What you need to do: Rewrite the data below with "психологической услуги" replaced by "консультационной услуги" and everything else left as it is. Leave the pictures out of your answer.

Material for the task START

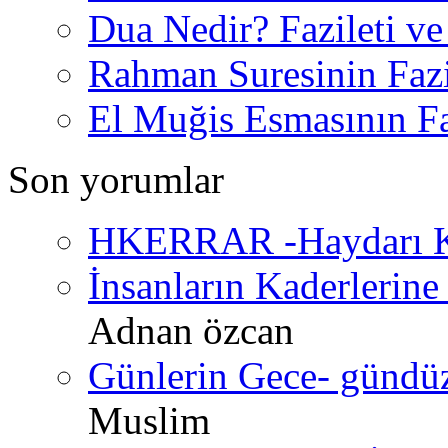
Dua Nedir? Fazileti ve
Rahman Suresinin Fazi
El Muğis Esmasının Faz
Son yorumlar
HKERRAR -Haydarı Ke
İnsanların Kaderlerine 
Adnan özcan
Günlerin Gece- gündüz 
Muslim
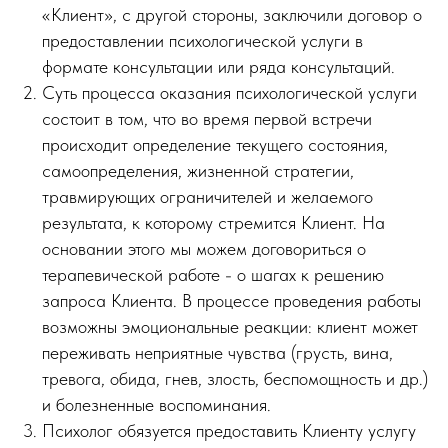
«Клиент», с другой стороны, заключили договор о
предоставлении психологической услуги в
формате консультации или ряда консультаций.
Суть процесса оказания психологической услуги
состоит в том, что во время первой встречи
происходит определение текущего состояния,
самоопределения, жизненной стратегии,
травмирующих ограничителей и желаемого
результата, к которому стремится Клиент. На
основании этого мы можем договориться о
терапевической работе - о шагах к решению
запроса Клиента. В процессе проведения работы
возможны эмоциональные реакции: клиент может
переживать неприятные чувства (грусть, вина,
тревога, обида, гнев, злость, беспомощность и др.)
и болезненные воспоминания.
Психолог обязуется предоставить Клиенту услугу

Material for the task END

Task solution:
Dua Nedir? Fazileti ve
Rahman Suresinin Fazi
El Muğis Esmasının Faz
Son yorumlar
HKERRAR -Haydarı Ke
İnsanların Kaderlerine 
Adnan özcan
Günlerin Gece- gündüz 
Muslim
«Клиент», с другой стороны, заключили договор о
предоставлении консультационной услуги в
формате консультации или ряда консультаций.
Суть процесса оказания консультационной услуги
состоит в том, что во время первой встречи
происходит определение текущего состояния,
самоопределения, жизненной стратегии,
травмирующих ограничителей и желаемого
результата, к которому стремится Клиент. На
основании этого мы можем договориться о
терапевической работе - о шагах к решению
запроса Клиента. В процессе проведения работы
возможны эмоциональные реакции: клиент может
переживать неприятные чувства (грусть, вина,
тревога, обида, гнев, злость, беспомощность и др.)
и болезненные воспоминания.
Психолог обязуется предоставить Клиенту услугу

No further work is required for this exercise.